L’ultima sera newyorchese ci vede a cena in una steak house, stremati ma fondamentalmente soddisfatti.

Sull’aereo che ci riporta in Italia tiriamo – come sempre – le somme del viaggio. Interessante e frenetico, ci ha permesso di spaziare dal mare alle grandi città, dai parchi nazionali ai deserti infuocati, dai musei ai locali più strani del pianeta; resta tuttavia un po’ di latente insoddisfazione: manca la scoperta.

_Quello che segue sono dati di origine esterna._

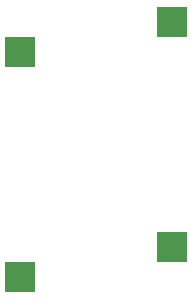
<source format=gbr>
%TF.GenerationSoftware,KiCad,Pcbnew,7.0.2*%
%TF.CreationDate,2023-04-26T23:17:44+02:00*%
%TF.ProjectId,phoenix-thumb,70686f65-6e69-4782-9d74-68756d622e6b,v1.0.0*%
%TF.SameCoordinates,Original*%
%TF.FileFunction,Paste,Bot*%
%TF.FilePolarity,Positive*%
%FSLAX46Y46*%
G04 Gerber Fmt 4.6, Leading zero omitted, Abs format (unit mm)*
G04 Created by KiCad (PCBNEW 7.0.2) date 2023-04-26 23:17:44*
%MOMM*%
%LPD*%
G01*
G04 APERTURE LIST*
%ADD10R,2.550000X2.500000*%
G04 APERTURE END LIST*
D10*
%TO.C,S7*%
X146252000Y-156440000D03*
X133325000Y-158980000D03*
%TD*%
%TO.C,S2*%
X133327000Y-139890000D03*
X146254000Y-137350000D03*
%TD*%
M02*

</source>
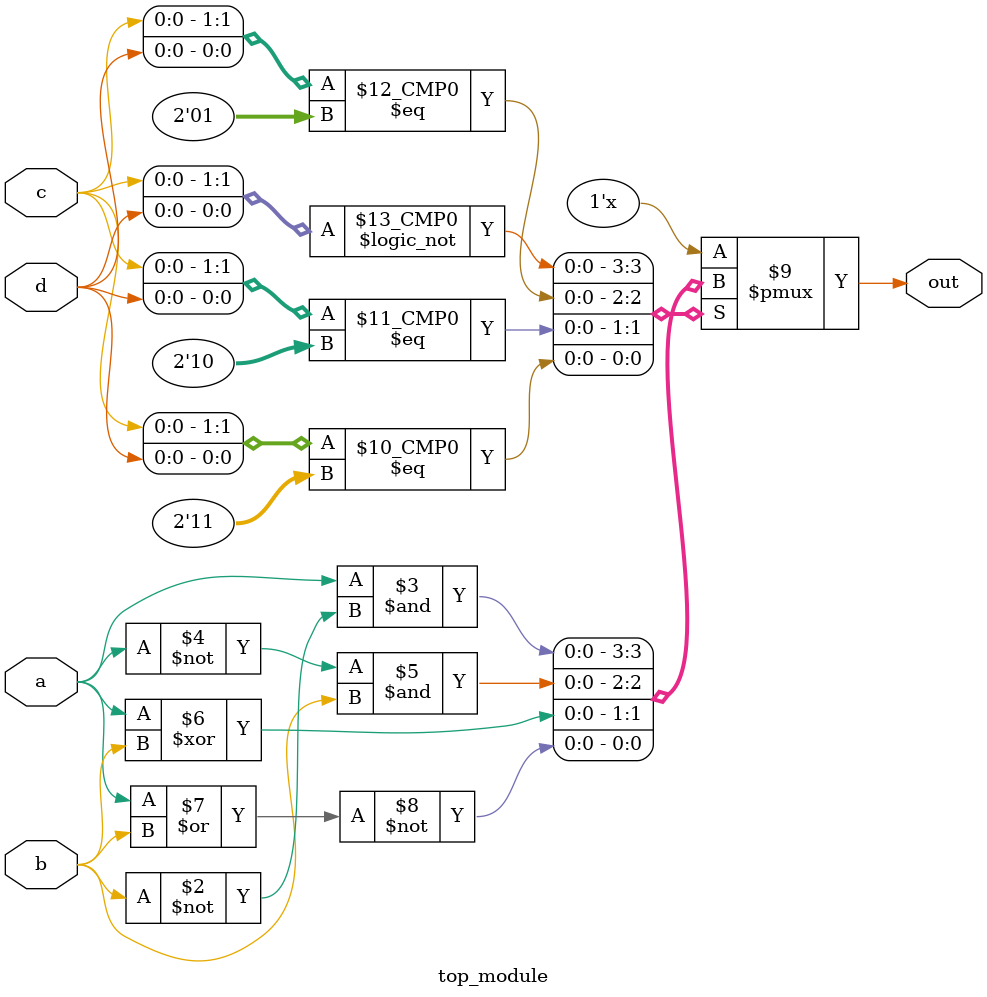
<source format=sv>
module top_module (
  input a, 
  input b,
  input c,
  input d,
  output reg out
);
  
always @(*)
begin
  case({c,d})
    2'b00: out = a & ~b;
    2'b01: out = ~a & b;
    2'b10: out = a ^ b;
    2'b11: out = ~(a | b);
  endcase
end

endmodule

</source>
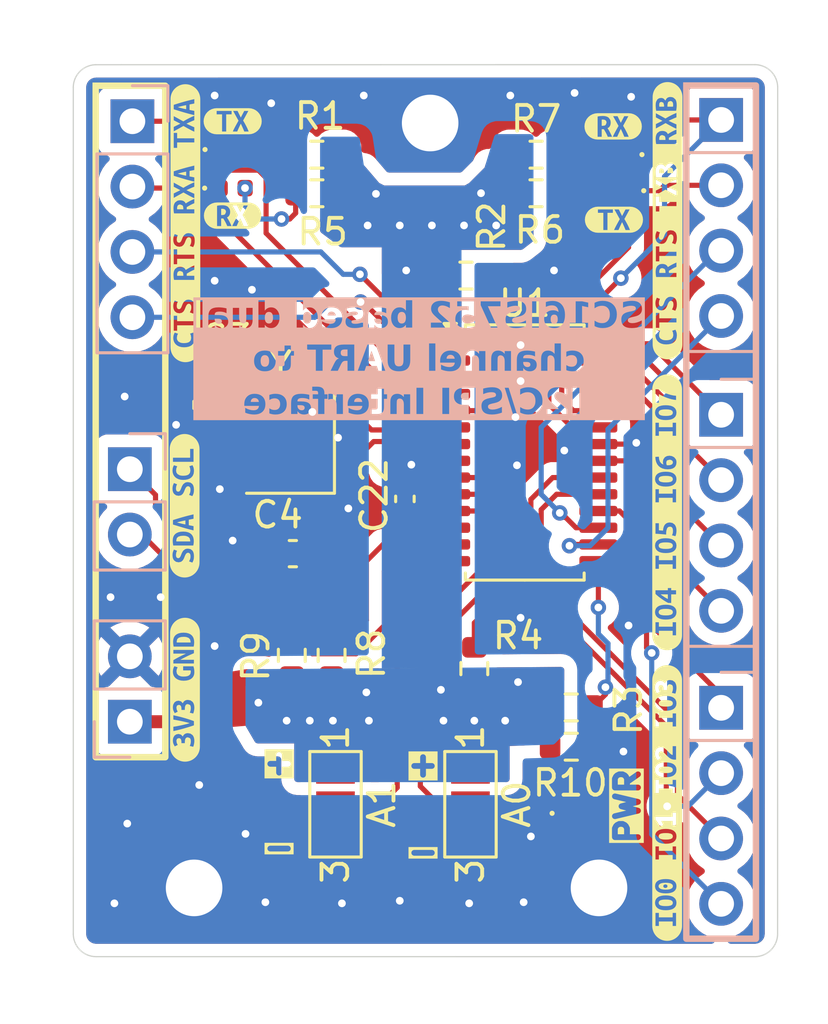
<source format=kicad_pcb>
(kicad_pcb
	(version 20241229)
	(generator "pcbnew")
	(generator_version "9.0")
	(general
		(thickness 1.6)
		(legacy_teardrops no)
	)
	(paper "A4")
	(layers
		(0 "F.Cu" signal)
		(2 "B.Cu" signal)
		(9 "F.Adhes" user "F.Adhesive")
		(11 "B.Adhes" user "B.Adhesive")
		(13 "F.Paste" user)
		(15 "B.Paste" user)
		(5 "F.SilkS" user "F.Silkscreen")
		(7 "B.SilkS" user "B.Silkscreen")
		(1 "F.Mask" user)
		(3 "B.Mask" user)
		(17 "Dwgs.User" user "User.Drawings")
		(19 "Cmts.User" user "User.Comments")
		(21 "Eco1.User" user "User.Eco1")
		(23 "Eco2.User" user "User.Eco2")
		(25 "Edge.Cuts" user)
		(27 "Margin" user)
		(31 "F.CrtYd" user "F.Courtyard")
		(29 "B.CrtYd" user "B.Courtyard")
		(35 "F.Fab" user)
		(33 "B.Fab" user)
		(39 "User.1" user)
		(41 "User.2" user)
		(43 "User.3" user)
		(45 "User.4" user)
	)
	(setup
		(pad_to_mask_clearance 0)
		(allow_soldermask_bridges_in_footprints no)
		(tenting front back)
		(pcbplotparams
			(layerselection 0x00000000_00000000_55555555_5755f5ff)
			(plot_on_all_layers_selection 0x00000000_00000000_00000000_00000000)
			(disableapertmacros no)
			(usegerberextensions no)
			(usegerberattributes yes)
			(usegerberadvancedattributes yes)
			(creategerberjobfile yes)
			(dashed_line_dash_ratio 12.000000)
			(dashed_line_gap_ratio 3.000000)
			(svgprecision 4)
			(plotframeref no)
			(mode 1)
			(useauxorigin no)
			(hpglpennumber 1)
			(hpglpenspeed 20)
			(hpglpendiameter 15.000000)
			(pdf_front_fp_property_popups yes)
			(pdf_back_fp_property_popups yes)
			(pdf_metadata yes)
			(pdf_single_document no)
			(dxfpolygonmode yes)
			(dxfimperialunits yes)
			(dxfusepcbnewfont yes)
			(psnegative no)
			(psa4output no)
			(plot_black_and_white yes)
			(sketchpadsonfab no)
			(plotpadnumbers no)
			(hidednponfab no)
			(sketchdnponfab yes)
			(crossoutdnponfab yes)
			(subtractmaskfromsilk no)
			(outputformat 1)
			(mirror no)
			(drillshape 1)
			(scaleselection 1)
			(outputdirectory "")
		)
	)
	(net 0 "")
	(net 1 "/XTAL+")
	(net 2 "GND")
	(net 3 "/XTAL-")
	(net 4 "/TXA")
	(net 5 "Net-(D1-A)")
	(net 6 "Net-(D2-A)")
	(net 7 "/RXA")
	(net 8 "Net-(D3-A)")
	(net 9 "/TXB")
	(net 10 "Net-(D4-A)")
	(net 11 "/RXB")
	(net 12 "/CTSB")
	(net 13 "/RTSB")
	(net 14 "/RTSA")
	(net 15 "/CTSA")
	(net 16 "/SCL")
	(net 17 "/SDA")
	(net 18 "+3V3")
	(net 19 "A0")
	(net 20 "A1")
	(net 21 "Net-(U1-~{RESET})")
	(net 22 "/IRQ")
	(net 23 "Net-(U1-I2C{slash}~{SPI})")
	(net 24 "/GPIO6")
	(net 25 "/GPIO4")
	(net 26 "unconnected-(U1-n.c.{slash}SO-Pad12)")
	(net 27 "/GPIO1")
	(net 28 "/GPIO2")
	(net 29 "/GPIO3")
	(net 30 "/GPIO7")
	(net 31 "/GPIO5")
	(net 32 "/GPIO0")
	(net 33 "Net-(D5-A)")
	(footprint "Capacitor_SMD:C_0402_1005Metric" (layer "F.Cu") (at 153.2 59.38 -90))
	(footprint "Resistor_SMD:R_0603_1608Metric" (layer "F.Cu") (at 158.303019 46 180))
	(footprint "Resistor_SMD:R_0603_1608Metric" (layer "F.Cu") (at 149.775 46))
	(footprint "Resistor_SMD:R_0603_1608Metric" (layer "F.Cu") (at 155.575 50.7 180))
	(footprint "Capacitor_SMD:C_0603_1608Metric" (layer "F.Cu") (at 145.5 55.725 90))
	(footprint "MountingHole:MountingHole_2.2mm_M2_ISO7380_Pad" (layer "F.Cu") (at 154.181469 44.769643))
	(footprint "Jumper:SolderJumper-3_P1.3mm_Open_Pad1.0x1.5mm_NumberLabels" (layer "F.Cu") (at 150.5 71.25 -90))
	(footprint "Package_SO:TSSOP-28_4.4x9.7mm_P0.65mm" (layer "F.Cu") (at 157.8625 57.575))
	(footprint "Capacitor_SMD:C_0603_1608Metric" (layer "F.Cu") (at 148.841142 61.507781))
	(footprint "kibuzzard-696A37C2" (layer "F.Cu") (at 161.330589 48.528034))
	(footprint "kibuzzard-696A37C2" (layer "F.Cu") (at 146.5 44.7))
	(footprint "Resistor_SMD:R_0603_1608Metric" (layer "F.Cu") (at 158.3 47.5 180))
	(footprint "LED_SMD:LED_0402_1005Metric" (layer "F.Cu") (at 146.515 45.8))
	(footprint "kibuzzard-696A3458" (layer "F.Cu") (at 163.4 59.9 90))
	(footprint "kibuzzard-696A451F" (layer "F.Cu") (at 161.3 44.9))
	(footprint "Jumper:SolderJumper-3_P1.3mm_Open_Pad1.0x1.5mm_NumberLabels" (layer "F.Cu") (at 155.75 71.25 -90))
	(footprint "Resistor_SMD:R_0603_1608Metric" (layer "F.Cu") (at 155.9 65.975 -90))
	(footprint "Resistor_SMD:R_0603_1608Metric" (layer "F.Cu") (at 148.8 65.461582 -90))
	(footprint "kibuzzard-696A33E1" (layer "F.Cu") (at 163.415286 48.565791 90))
	(footprint "kibuzzard-696A37DE" (layer "F.Cu") (at 146.497298 48.369426))
	(footprint "LED_SMD:LED_0402_1005Metric" (layer "F.Cu") (at 146.5 47.3))
	(footprint "LED_SMD:LED_0402_1005Metric" (layer "F.Cu") (at 161.4 47.4 180))
	(footprint "Resistor_SMD:R_0603_1608Metric" (layer "F.Cu") (at 150.347661 65.461582 -90))
	(footprint "LED_SMD:LED_0402_1005Metric" (layer "F.Cu") (at 161.330589 45.996815 180))
	(footprint "kibuzzard-696A3407" (layer "F.Cu") (at 144.646068 66.796813 90))
	(footprint "MountingHole:MountingHole_2.2mm_M2_ISO7380_Pad" (layer "F.Cu") (at 160.75 74.5))
	(footprint "Resistor_SMD:R_0603_1608Metric" (layer "F.Cu") (at 159.669729 67.486189 180))
	(footprint "kibuzzard-696E1708" (layer "F.Cu") (at 163.4 71.2 90))
	(footprint "kibuzzard-696A33C5" (layer "F.Cu") (at 144.661048 48.663161 90))
	(footprint "Crystal:Crystal_SMD_3225-4Pin_3.2x2.5mm" (layer "F.Cu") (at 148.75 57.1 90))
	(footprint "MountingHole:MountingHole_2.2mm_M2_ISO7380_Pad" (layer "F.Cu") (at 145 74.5))
	(footprint "Resistor_SMD:R_0603_1608Metric" (layer "F.Cu") (at 159.671791 69.011489))
	(footprint "Resistor_SMD:R_0603_1608Metric" (layer "F.Cu") (at 149.775 47.5))
	(footprint "LED_SMD:LED_0402_1005Metric" (layer "F.Cu") (at 160.015 71.6))
	(footprint "kibuzzard-696A33D3"
		(layer "F.Cu")
		(uuid "fc60c646-8170-4120-8113-fd1c82c742c0")
		(at 144.630851 59.646068 90)
		(descr "Generated with KiBuzzard")
		(tags "kb_params=eyJBbGlnbm1lbnRDaG9pY2UiOiAiTGVmdCIsICJDYXBMZWZ0Q2hvaWNlIjogIigiLCAiQ2FwUmlnaHRDaG9pY2UiOiAiKSIsICJGb250Q29tYm9Cb3giOiAiVWJ1bnR1TW9uby1CIiwgIkhlaWdodEN0cmwiOiAwLjgsICJMYXllckNvbWJvQm94IjogI
... [309829 chars truncated]
</source>
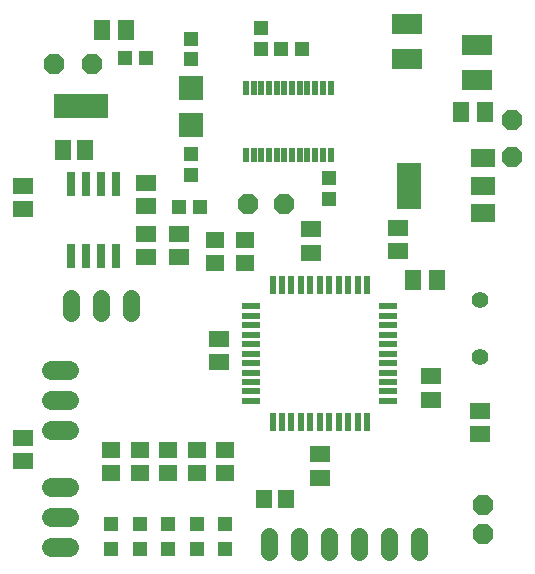
<source format=gts>
G75*
%MOIN*%
%OFA0B0*%
%FSLAX24Y24*%
%IPPOS*%
%LPD*%
%AMOC8*
5,1,8,0,0,1.08239X$1,22.5*
%
%ADD10R,0.0670X0.0552*%
%ADD11R,0.0453X0.0465*%
%ADD12R,0.0465X0.0453*%
%ADD13R,0.0985X0.0670*%
%ADD14R,0.0552X0.0670*%
%ADD15R,0.0631X0.0237*%
%ADD16R,0.0237X0.0631*%
%ADD17R,0.0512X0.0512*%
%ADD18OC8,0.0670*%
%ADD19C,0.0560*%
%ADD20C,0.0560*%
%ADD21R,0.0631X0.0552*%
%ADD22R,0.0552X0.0631*%
%ADD23C,0.0640*%
%ADD24R,0.0300X0.0840*%
%ADD25R,0.0827X0.0631*%
%ADD26R,0.0827X0.1536*%
%ADD27R,0.0197X0.0512*%
%ADD28R,0.0827X0.0827*%
%ADD29R,0.1812X0.0827*%
D10*
X005110Y007686D03*
X005110Y008474D03*
X009210Y014506D03*
X009210Y015254D03*
X009210Y016206D03*
X009210Y016954D03*
X010310Y015254D03*
X010310Y014506D03*
X011660Y011774D03*
X011660Y010986D03*
X015010Y007924D03*
X015010Y007136D03*
X018710Y009736D03*
X018710Y010524D03*
X020360Y009374D03*
X020360Y008586D03*
X017610Y014686D03*
X017610Y015474D03*
X014710Y015424D03*
X014710Y014636D03*
X005110Y016086D03*
X005110Y016874D03*
D11*
X008515Y021130D03*
X009204Y021130D03*
X013715Y021430D03*
X014404Y021430D03*
X011004Y016180D03*
X010315Y016180D03*
D12*
X010710Y017236D03*
X010710Y017924D03*
X010710Y021086D03*
X010710Y021774D03*
X013060Y021436D03*
X013060Y022124D03*
X015310Y017124D03*
X015310Y016436D03*
D13*
X017910Y021089D03*
X017910Y022271D03*
X020260Y021571D03*
X020260Y020389D03*
D14*
X020503Y019330D03*
X019716Y019330D03*
X018903Y013730D03*
X018116Y013730D03*
X008553Y022080D03*
X007766Y022080D03*
X007184Y018080D03*
X006435Y018080D03*
D15*
X012726Y012855D03*
X012726Y012540D03*
X012726Y012225D03*
X012726Y011910D03*
X012726Y011595D03*
X012726Y011280D03*
X012726Y010965D03*
X012726Y010650D03*
X012726Y010335D03*
X012726Y010020D03*
X012726Y009705D03*
X017293Y009705D03*
X017293Y010020D03*
X017293Y010335D03*
X017293Y010650D03*
X017293Y010965D03*
X017293Y011280D03*
X017293Y011595D03*
X017293Y011910D03*
X017293Y012225D03*
X017293Y012540D03*
X017293Y012855D03*
D16*
X016584Y013563D03*
X016269Y013563D03*
X015954Y013563D03*
X015639Y013563D03*
X015324Y013563D03*
X015010Y013563D03*
X014695Y013563D03*
X014380Y013563D03*
X014065Y013563D03*
X013750Y013563D03*
X013435Y013563D03*
X013435Y008997D03*
X013750Y008997D03*
X014065Y008997D03*
X014380Y008997D03*
X014695Y008997D03*
X015010Y008997D03*
X015324Y008997D03*
X015639Y008997D03*
X015954Y008997D03*
X016269Y008997D03*
X016584Y008997D03*
D17*
X011860Y005593D03*
X011860Y004767D03*
X010910Y004767D03*
X010910Y005593D03*
X009960Y005593D03*
X009960Y004767D03*
X009010Y004767D03*
X009010Y005593D03*
X008060Y005593D03*
X008060Y004767D03*
D18*
X012610Y016280D03*
X013810Y016280D03*
X007410Y020930D03*
X006160Y020930D03*
X020460Y006230D03*
X020460Y005280D03*
X021410Y017830D03*
X021410Y019080D03*
D19*
X008710Y013140D02*
X008710Y012620D01*
X007710Y012620D02*
X007710Y013140D01*
X006710Y013140D02*
X006710Y012620D01*
X013310Y005190D02*
X013310Y004670D01*
X014310Y004670D02*
X014310Y005190D01*
X015310Y005190D02*
X015310Y004670D01*
X016310Y004670D02*
X016310Y005190D01*
X017310Y005190D02*
X017310Y004670D01*
X018310Y004670D02*
X018310Y005190D01*
D20*
X020360Y011180D03*
X020360Y013080D03*
D21*
X012510Y014306D03*
X012510Y015054D03*
X011510Y015054D03*
X011510Y014306D03*
X011860Y008054D03*
X011860Y007306D03*
X010910Y007306D03*
X010910Y008054D03*
X009960Y008054D03*
X009960Y007306D03*
X009010Y007306D03*
X009010Y008054D03*
X008060Y008054D03*
X008060Y007306D03*
D22*
X013135Y006430D03*
X013884Y006430D03*
D23*
X006660Y004830D02*
X006060Y004830D01*
X006060Y005830D02*
X006660Y005830D01*
X006660Y006830D02*
X006060Y006830D01*
X006060Y008730D02*
X006660Y008730D01*
X006660Y009730D02*
X006060Y009730D01*
X006060Y010730D02*
X006660Y010730D01*
D24*
X006710Y014520D03*
X007210Y014520D03*
X007710Y014520D03*
X008210Y014520D03*
X008210Y016940D03*
X007710Y016940D03*
X007210Y016940D03*
X006710Y016940D03*
D25*
X020450Y016880D03*
X020450Y015974D03*
X020450Y017786D03*
D26*
X017969Y016880D03*
D27*
X015367Y017902D03*
X015111Y017902D03*
X014855Y017902D03*
X014599Y017902D03*
X014343Y017902D03*
X014087Y017902D03*
X013832Y017902D03*
X013576Y017902D03*
X013320Y017902D03*
X013064Y017902D03*
X012808Y017902D03*
X012552Y017902D03*
X012552Y020146D03*
X012808Y020146D03*
X013064Y020146D03*
X013320Y020146D03*
X013576Y020146D03*
X013832Y020146D03*
X014087Y020146D03*
X014343Y020146D03*
X014599Y020146D03*
X014855Y020146D03*
X015111Y020146D03*
X015367Y020146D03*
D28*
X010710Y020148D03*
X010710Y018912D03*
D29*
X007048Y019530D03*
M02*

</source>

Gli Stati Uniti sono un posto eccezionale, l’unico posto dove forse potrei pensare di andare a vivere lasciando l’Italia, ma non c’è più il “brivido” e l’eccitazione di scoprire qualcosa che solo in pochi hanno visto; nessun tramonto nella giungla (ci sono magnifici tramonti a Key West e in mille altre parti degli States, ma come minimo ci trovate due bar, un pianista e qualcuno che scatta istantanee), nessun villaggio sperduto sulle montagne (magari qualcuno c’è ancora, ma gli abitanti probabilmente vi sparano per allontanarvi), nessuna spiaggia incontaminata (magnifiche quelle californiane e della Florida, ma – in alcuni casi tipo Daytona Beach – ci passano addirittura le automobili, e come minimo sono affollate come il centro a Natale).

Quando le ruote del carrello toccano la pista di Milano Linate, ci guardiamo negli occhi, e questa volta Roberta parla per prima.

“L’anno prossimo voglio tornare in Oriente con Massimo e la Franca”.